Overall, I've been pleased with how this bag has performed so far. It packs up nice and compact, which is nice since I have a toddler and already have a half truckload of her stuff to take along as well. With the coldest nights ahead of me, I'm really looking forward to seeing just how warm the bag will keep me.
- Utility pocket
- Fraying compression straps
Long Term Report
Field Locations and Conditions:
I tested the Suisse Sport Adventurer mummy sleeping bag an additional 5 nights at the same Maryland location as well as a local South Carolina state park. Elevations were 100 ft (30.5 m) and 680 ft (207 m), respectively. Weather conditions ranged from partly sunny to light rain, and calm winds to >10 mph (>16 kph) sustained winds with gusts to ~20 mph (32 km/h). Daytime highs ranged from 48 F (9 C), to 77 F (25 C) while overnights lows ranged from 41 F (5 C) to 68 F (20 C). In addition to field-testing, I have also used to bag while crashing on my family's couch during visits.
Performance and Durability:
Over the past several weeks, I have used the bag car camping with an air mattress. Initially, this worked well however, as nighttime temperatures continued to decline to 50-55 F (10-12 C), I noticed that the bag was not able to keep me warm and allowed for significant heat loss through the air mattress. As a result, I opted to lay a blanket between the bag and mattress as well as don an additional layer of clothing. This approach worked satisfactorily until nighttime lows dipped below 50 F (10 C) and I became chilled again. Ultimately, when the temperatures dropped below 50 F (10 C), I used the Suisse Sport Adventurer bag inside my other bag (20 F/-6 C synthetic bag) and was able to stay warm all night with nothing more than my base layer of clothing. I also noticed that while the narrow shoulder girth didn't bother me during the warmer testing, it did start to bother me when I had to add extra layers.

> **Exercise data**:

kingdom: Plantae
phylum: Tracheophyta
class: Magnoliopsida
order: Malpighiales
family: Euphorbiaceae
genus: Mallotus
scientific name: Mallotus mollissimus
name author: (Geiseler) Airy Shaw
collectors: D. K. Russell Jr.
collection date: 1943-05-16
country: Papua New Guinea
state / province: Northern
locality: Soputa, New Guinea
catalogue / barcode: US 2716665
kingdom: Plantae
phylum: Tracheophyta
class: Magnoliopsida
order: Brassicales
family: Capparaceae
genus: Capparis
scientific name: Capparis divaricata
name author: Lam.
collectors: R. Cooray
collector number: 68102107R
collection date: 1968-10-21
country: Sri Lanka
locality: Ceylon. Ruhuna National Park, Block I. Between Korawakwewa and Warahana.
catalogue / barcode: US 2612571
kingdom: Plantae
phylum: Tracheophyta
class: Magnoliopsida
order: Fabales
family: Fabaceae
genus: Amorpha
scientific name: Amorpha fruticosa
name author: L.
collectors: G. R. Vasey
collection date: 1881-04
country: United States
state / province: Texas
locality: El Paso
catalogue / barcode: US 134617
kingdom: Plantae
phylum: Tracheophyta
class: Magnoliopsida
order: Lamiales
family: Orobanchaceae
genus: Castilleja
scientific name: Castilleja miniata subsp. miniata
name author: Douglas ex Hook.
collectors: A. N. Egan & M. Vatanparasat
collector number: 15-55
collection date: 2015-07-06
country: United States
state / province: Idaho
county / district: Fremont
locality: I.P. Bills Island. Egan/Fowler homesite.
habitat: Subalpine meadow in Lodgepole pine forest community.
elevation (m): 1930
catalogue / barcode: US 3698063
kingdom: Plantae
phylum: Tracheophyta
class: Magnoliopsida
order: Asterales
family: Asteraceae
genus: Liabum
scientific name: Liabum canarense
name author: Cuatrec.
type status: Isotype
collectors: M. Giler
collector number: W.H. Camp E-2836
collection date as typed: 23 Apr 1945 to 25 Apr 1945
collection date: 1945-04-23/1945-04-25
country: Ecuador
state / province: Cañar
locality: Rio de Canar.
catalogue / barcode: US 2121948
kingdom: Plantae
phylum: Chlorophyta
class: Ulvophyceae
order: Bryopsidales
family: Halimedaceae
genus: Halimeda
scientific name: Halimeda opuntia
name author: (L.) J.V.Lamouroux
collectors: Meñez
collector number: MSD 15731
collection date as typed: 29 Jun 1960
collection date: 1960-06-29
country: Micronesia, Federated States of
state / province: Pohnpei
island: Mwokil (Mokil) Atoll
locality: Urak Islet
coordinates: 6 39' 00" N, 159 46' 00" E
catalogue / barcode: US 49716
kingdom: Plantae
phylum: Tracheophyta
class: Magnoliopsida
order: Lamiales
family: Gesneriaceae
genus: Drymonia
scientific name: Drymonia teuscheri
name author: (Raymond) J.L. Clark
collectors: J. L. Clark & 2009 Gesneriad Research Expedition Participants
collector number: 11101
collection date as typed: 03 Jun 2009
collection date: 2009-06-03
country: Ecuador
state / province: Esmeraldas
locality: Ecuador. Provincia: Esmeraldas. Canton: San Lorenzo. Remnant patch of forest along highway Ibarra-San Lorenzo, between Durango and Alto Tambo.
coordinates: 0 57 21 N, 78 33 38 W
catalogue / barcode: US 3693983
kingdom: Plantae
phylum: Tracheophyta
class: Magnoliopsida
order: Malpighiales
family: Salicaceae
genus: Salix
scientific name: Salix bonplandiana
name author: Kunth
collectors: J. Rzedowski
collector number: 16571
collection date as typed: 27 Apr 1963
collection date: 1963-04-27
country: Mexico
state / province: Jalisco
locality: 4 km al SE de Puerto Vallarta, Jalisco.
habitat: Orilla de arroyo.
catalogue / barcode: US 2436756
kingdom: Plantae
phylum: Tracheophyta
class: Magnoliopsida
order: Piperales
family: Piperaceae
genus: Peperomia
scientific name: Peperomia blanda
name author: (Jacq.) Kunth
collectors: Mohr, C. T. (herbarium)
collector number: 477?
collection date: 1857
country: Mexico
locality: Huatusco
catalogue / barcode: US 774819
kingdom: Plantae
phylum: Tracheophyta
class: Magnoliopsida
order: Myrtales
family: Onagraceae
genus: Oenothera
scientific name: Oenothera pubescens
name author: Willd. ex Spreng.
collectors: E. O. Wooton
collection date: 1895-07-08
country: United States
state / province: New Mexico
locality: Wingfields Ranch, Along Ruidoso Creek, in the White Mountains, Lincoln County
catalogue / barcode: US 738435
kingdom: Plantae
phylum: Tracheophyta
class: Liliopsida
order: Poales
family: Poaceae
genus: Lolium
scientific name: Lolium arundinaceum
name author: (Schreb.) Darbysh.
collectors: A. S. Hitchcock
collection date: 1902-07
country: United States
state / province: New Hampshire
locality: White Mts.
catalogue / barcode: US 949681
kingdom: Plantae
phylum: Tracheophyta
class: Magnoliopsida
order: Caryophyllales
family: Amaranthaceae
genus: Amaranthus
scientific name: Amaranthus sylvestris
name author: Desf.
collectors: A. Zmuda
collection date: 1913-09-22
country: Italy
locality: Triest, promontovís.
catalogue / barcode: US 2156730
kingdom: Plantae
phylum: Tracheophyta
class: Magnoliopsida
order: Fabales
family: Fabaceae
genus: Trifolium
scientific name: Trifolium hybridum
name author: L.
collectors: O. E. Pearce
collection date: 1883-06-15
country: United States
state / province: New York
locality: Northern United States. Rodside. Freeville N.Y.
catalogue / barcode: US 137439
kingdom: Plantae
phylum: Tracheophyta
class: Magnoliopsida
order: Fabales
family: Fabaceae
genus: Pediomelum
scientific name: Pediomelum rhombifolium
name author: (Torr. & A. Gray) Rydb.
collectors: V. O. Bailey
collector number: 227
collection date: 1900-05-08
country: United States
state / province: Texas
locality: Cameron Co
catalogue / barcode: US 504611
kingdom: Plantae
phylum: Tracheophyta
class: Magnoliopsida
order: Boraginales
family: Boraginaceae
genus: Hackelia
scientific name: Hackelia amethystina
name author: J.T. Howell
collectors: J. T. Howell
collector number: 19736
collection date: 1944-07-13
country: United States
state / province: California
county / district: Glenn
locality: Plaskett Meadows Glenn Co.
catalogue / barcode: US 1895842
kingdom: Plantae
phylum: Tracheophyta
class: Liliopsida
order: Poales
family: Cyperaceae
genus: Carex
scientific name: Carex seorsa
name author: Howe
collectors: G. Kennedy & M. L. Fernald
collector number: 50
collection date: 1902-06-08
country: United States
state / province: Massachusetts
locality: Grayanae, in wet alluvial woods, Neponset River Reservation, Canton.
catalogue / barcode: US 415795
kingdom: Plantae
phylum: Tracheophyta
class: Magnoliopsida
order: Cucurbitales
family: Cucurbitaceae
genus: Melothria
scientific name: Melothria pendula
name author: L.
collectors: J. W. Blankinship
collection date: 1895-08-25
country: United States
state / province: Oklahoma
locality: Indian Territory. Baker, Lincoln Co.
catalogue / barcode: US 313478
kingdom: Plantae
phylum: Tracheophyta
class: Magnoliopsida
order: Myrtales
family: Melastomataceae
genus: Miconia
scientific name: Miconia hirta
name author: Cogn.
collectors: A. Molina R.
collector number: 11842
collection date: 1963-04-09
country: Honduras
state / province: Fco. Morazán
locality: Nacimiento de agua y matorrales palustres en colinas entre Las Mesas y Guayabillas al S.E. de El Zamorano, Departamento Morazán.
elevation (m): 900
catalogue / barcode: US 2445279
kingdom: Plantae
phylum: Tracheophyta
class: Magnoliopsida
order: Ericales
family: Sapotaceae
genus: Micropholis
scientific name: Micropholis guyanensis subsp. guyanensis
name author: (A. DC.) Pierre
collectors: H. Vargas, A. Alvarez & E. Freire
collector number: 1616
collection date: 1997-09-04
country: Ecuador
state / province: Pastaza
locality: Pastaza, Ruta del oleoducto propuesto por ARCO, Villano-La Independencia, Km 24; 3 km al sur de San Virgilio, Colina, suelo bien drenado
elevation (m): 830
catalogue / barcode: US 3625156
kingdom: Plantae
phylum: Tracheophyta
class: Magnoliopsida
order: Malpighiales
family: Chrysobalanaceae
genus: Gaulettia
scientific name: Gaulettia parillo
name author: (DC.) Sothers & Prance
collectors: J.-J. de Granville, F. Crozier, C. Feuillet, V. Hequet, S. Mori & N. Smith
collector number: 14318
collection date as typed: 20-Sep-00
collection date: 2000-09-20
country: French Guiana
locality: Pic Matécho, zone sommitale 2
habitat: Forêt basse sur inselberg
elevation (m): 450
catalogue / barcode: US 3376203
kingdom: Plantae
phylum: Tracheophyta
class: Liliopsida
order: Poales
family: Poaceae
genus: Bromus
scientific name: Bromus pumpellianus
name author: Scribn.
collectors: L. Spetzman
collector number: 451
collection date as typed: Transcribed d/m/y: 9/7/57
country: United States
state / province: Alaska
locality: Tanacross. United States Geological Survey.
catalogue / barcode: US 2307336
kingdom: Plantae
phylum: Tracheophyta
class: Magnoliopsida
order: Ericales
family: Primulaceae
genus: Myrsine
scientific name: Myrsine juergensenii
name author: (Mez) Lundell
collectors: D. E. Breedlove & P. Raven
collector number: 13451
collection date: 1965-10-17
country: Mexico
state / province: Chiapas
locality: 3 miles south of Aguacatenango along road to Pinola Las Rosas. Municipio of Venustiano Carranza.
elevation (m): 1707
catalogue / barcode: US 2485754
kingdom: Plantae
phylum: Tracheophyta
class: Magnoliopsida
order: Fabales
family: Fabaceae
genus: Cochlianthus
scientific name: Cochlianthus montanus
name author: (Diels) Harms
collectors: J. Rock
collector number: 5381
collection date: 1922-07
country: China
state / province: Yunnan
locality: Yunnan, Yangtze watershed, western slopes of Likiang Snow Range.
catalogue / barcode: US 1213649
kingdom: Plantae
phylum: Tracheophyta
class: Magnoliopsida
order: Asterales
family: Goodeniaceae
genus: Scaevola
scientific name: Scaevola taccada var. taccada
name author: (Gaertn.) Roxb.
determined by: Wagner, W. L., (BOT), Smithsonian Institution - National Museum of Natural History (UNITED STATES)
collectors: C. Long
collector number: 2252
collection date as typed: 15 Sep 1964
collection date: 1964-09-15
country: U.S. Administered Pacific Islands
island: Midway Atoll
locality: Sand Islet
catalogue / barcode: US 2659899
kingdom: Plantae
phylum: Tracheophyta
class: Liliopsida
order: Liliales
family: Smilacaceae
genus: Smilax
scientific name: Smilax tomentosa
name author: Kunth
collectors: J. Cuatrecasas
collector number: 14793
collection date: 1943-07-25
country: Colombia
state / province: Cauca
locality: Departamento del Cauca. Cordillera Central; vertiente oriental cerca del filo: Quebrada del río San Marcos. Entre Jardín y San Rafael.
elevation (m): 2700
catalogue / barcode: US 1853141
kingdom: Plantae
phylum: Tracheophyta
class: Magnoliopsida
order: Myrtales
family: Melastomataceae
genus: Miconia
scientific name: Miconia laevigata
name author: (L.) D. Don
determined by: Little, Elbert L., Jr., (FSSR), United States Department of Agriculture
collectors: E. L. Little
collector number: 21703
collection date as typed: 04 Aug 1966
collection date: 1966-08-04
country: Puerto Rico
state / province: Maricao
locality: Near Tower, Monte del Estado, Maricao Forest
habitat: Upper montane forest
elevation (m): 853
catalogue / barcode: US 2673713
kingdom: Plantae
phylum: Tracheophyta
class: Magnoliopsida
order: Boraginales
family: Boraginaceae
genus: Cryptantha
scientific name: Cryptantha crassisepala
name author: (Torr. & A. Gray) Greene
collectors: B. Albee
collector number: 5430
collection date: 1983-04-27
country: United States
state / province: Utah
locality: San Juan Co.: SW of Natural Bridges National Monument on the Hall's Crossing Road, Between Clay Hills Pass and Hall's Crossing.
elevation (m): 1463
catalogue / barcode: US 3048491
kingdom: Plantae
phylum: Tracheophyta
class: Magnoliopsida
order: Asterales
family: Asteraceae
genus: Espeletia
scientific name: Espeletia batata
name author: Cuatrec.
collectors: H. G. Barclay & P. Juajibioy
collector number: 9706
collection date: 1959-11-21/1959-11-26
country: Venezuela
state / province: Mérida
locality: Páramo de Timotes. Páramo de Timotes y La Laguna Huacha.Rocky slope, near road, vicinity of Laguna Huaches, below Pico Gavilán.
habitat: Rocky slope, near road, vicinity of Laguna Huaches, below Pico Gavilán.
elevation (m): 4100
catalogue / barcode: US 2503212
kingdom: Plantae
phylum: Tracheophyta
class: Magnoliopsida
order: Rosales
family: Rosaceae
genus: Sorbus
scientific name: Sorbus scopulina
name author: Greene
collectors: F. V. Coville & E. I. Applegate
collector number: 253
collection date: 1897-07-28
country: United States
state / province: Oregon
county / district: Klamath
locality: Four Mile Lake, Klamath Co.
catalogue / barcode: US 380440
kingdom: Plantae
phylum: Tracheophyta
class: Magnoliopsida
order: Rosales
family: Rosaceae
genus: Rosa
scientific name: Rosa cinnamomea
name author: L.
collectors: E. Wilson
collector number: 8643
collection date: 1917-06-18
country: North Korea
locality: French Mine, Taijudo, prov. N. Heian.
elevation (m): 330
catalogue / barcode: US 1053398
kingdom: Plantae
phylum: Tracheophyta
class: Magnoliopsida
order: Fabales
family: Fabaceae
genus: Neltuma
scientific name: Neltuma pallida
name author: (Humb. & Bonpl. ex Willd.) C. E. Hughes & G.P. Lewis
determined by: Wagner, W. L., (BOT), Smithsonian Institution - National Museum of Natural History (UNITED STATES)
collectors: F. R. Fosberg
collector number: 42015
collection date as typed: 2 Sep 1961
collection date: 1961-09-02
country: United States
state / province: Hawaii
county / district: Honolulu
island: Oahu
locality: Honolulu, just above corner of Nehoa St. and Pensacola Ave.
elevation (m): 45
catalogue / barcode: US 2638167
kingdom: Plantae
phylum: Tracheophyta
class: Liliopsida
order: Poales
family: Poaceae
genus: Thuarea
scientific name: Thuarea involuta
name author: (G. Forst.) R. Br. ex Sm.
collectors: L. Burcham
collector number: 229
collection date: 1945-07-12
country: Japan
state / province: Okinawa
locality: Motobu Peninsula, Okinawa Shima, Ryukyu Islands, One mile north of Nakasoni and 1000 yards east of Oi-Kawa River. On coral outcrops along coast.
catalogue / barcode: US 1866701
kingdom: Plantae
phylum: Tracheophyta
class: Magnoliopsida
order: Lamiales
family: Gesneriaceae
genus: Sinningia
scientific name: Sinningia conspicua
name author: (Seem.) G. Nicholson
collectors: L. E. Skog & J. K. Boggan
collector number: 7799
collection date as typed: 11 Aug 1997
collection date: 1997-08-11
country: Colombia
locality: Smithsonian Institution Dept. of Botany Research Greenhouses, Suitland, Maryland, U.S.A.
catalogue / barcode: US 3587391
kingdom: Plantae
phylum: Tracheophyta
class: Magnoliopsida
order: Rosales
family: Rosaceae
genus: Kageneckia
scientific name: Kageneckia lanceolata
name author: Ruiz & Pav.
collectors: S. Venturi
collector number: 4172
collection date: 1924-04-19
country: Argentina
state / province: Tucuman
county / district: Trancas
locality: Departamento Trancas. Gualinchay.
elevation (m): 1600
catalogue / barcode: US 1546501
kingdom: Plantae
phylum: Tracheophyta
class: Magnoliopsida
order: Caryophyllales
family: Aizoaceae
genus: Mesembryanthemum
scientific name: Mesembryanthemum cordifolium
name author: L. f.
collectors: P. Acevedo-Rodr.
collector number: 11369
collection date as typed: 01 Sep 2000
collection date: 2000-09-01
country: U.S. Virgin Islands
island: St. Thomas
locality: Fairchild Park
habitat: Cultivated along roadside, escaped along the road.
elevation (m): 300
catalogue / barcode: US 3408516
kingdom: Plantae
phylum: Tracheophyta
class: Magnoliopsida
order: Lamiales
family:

> **Required actions**:
• 1. Repeat everything in the sleeping bag review from "Overall, I've been" down to "will keep me.", word for word.
• 2. Carry on writing the sleeping bag review from its last sentence.

> **Answers to the tasks**:
• 1.
Overall, I've been pleased with how this bag has performed so far. It packs up nice and compact, which is nice since I have a toddler and already have a half truckload of her stuff to take along as well. With the coldest nights ahead of me, I'm really looking forward to seeing just how warm the bag will keep me.

• 2.
I did have several more zippers snags but was able to easily undo them without ripping the bag or draft tube. All the seams have retained their integrity throughout testing and have withstood several launderings. The bag's loft has remained the same throughout testing with no shifting or clumping.
The stuff sack has been a disappointment for me. In my last report, I noticed fraying on one of the compression straps. I was not able to repair this during testing and it has grown from a very small fray to 5.5 in (14 cm). The fray length had remained the same length until a recent outing when unbeknownst to me, my toddler decided to play with the 'never ending string' and the fray grew to its current length. Perhaps doubling over the terminal ends of the straps would aid in eliminating this issue in the future.
The bag itself has held up very well during testing. It did a great job keeping me warm when temperatures were above 50 F (10 C) and I liked how cozy and snug it felt in the shoulders. I also like how compact it is when stowed. For me, this really helps since both garage storage as well as trunk space is limited. Overall, I think this bag is a great value for the price.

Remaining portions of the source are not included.